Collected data
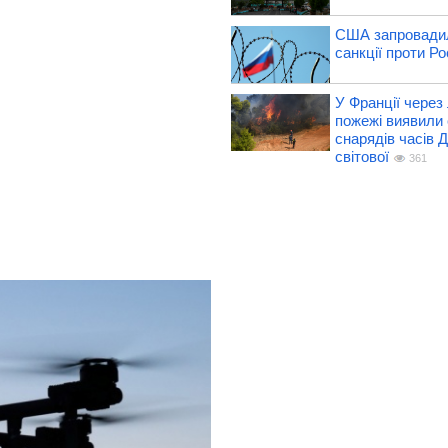
США запровадил
санкції проти Рос
У Франції через 
пожежі виявили 
снарядів часів Д
світової
361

◆ **PROMPT**
Your reply should restate the data above word for word and contain no pictures.

◆ **ANSWER BOX**
США запровадил
санкції проти Рос
У Франції через 
пожежі виявили 
снарядів часів Д
світової
361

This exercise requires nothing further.